Data items:
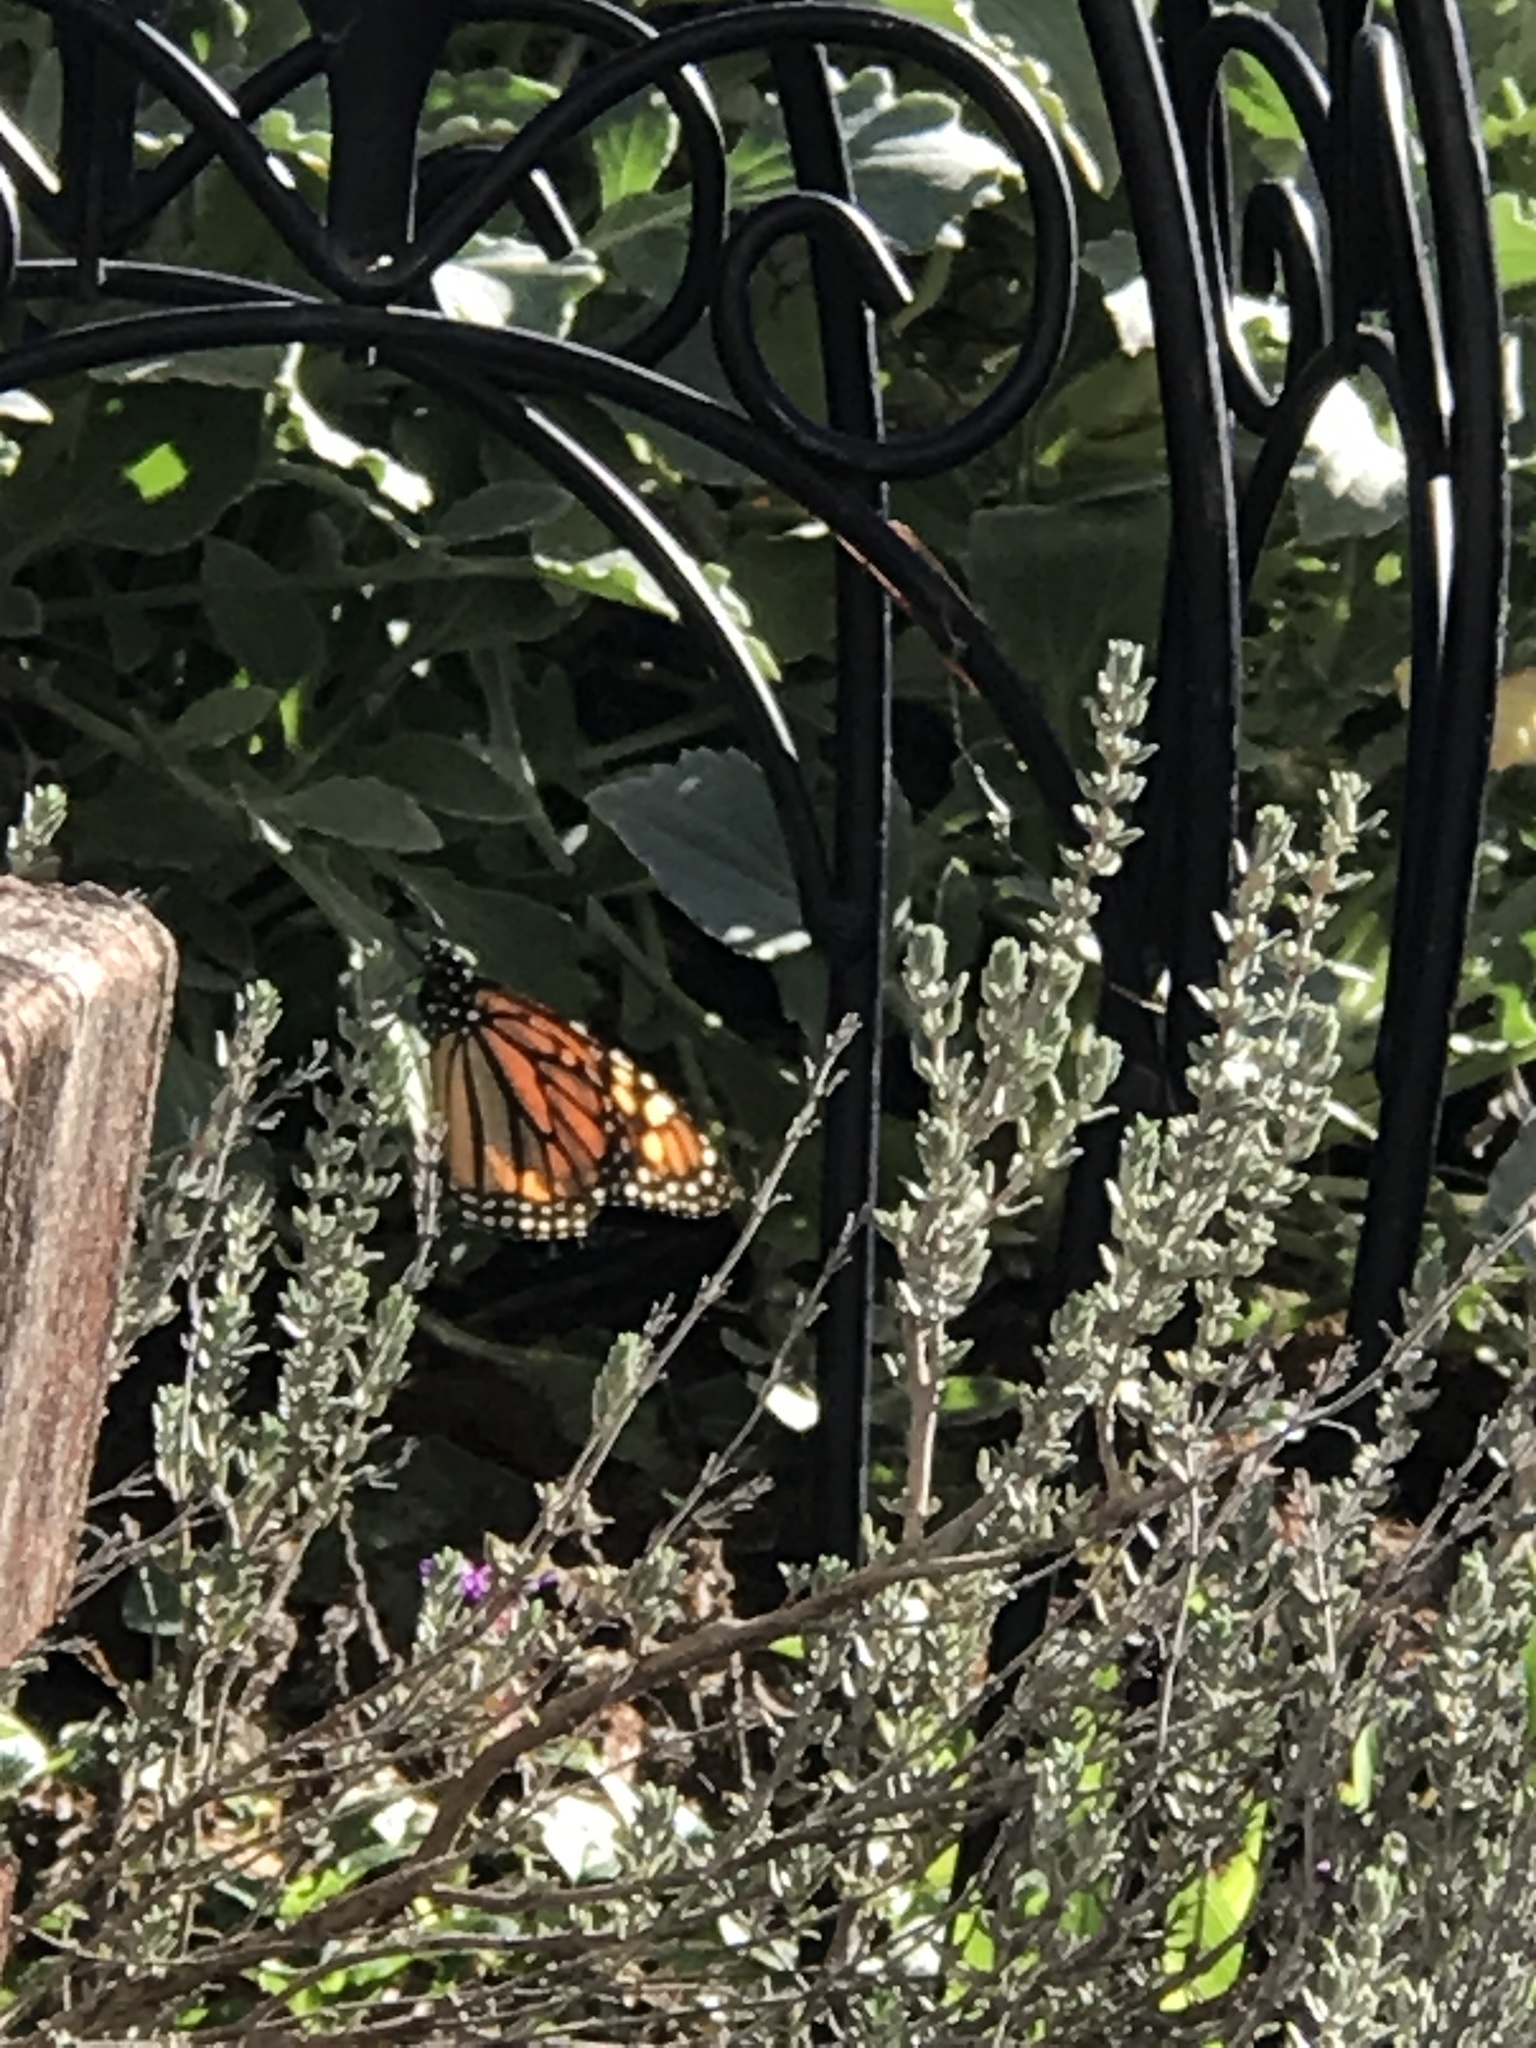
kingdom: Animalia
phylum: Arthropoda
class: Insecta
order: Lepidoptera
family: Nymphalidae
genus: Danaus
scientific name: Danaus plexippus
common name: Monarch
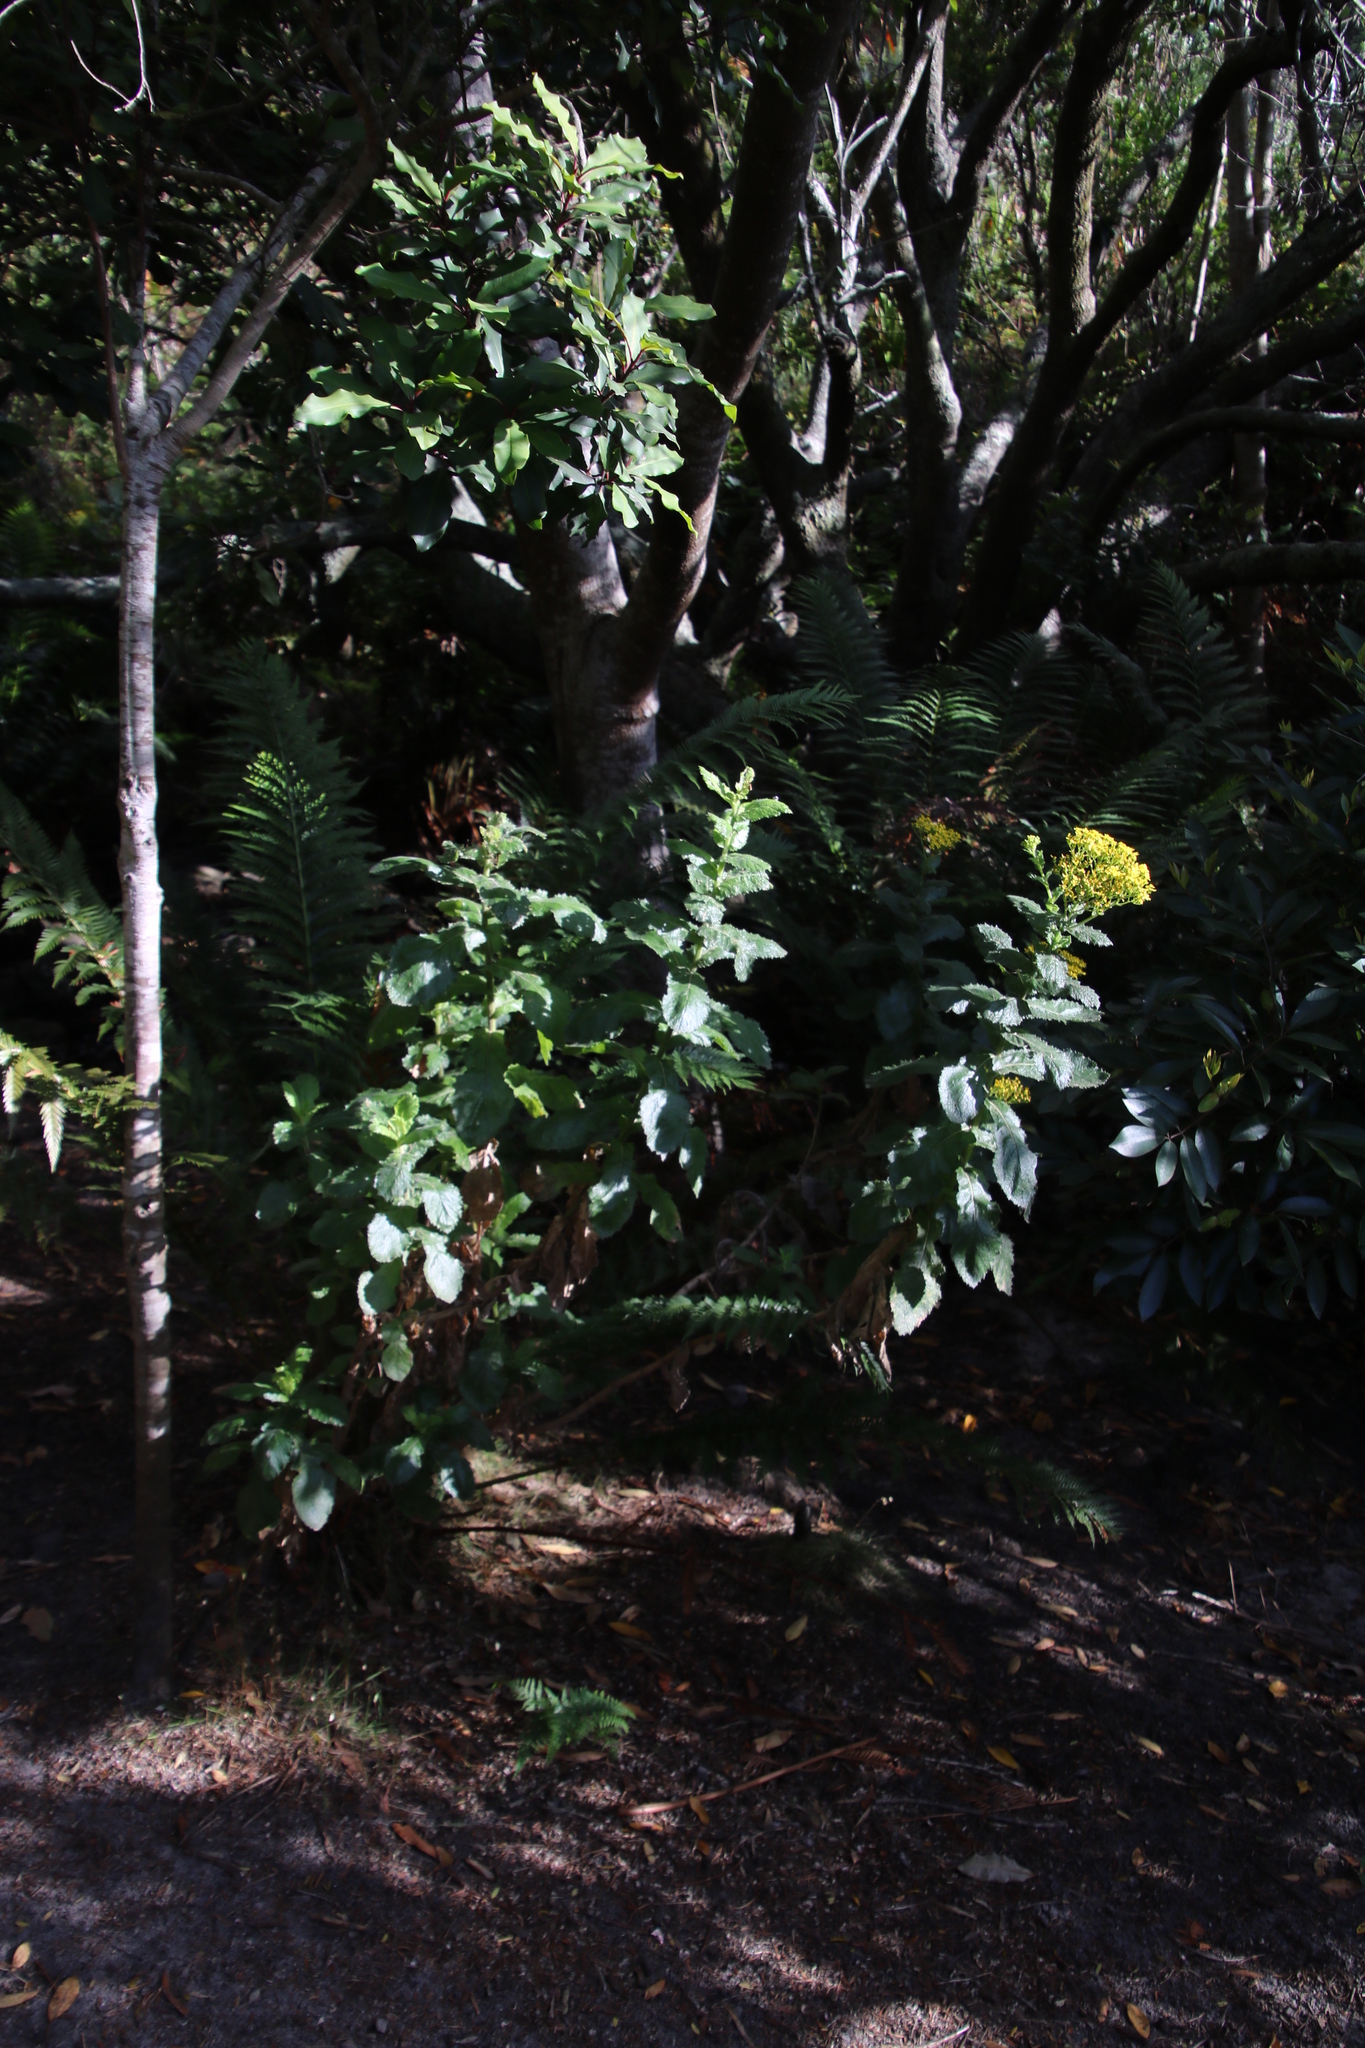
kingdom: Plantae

What you have to do :: Can you edit the data so that "scientific name" becomes "binomial name" everywhere, leaving everything else unchanged? Omit the pictures from your answer.

Solved problem ::
kingdom: Animalia
phylum: Arthropoda
class: Insecta
order: Lepidoptera
family: Nymphalidae
genus: Danaus
binomial name: Danaus plexippus
common name: Monarch
kingdom: Plantae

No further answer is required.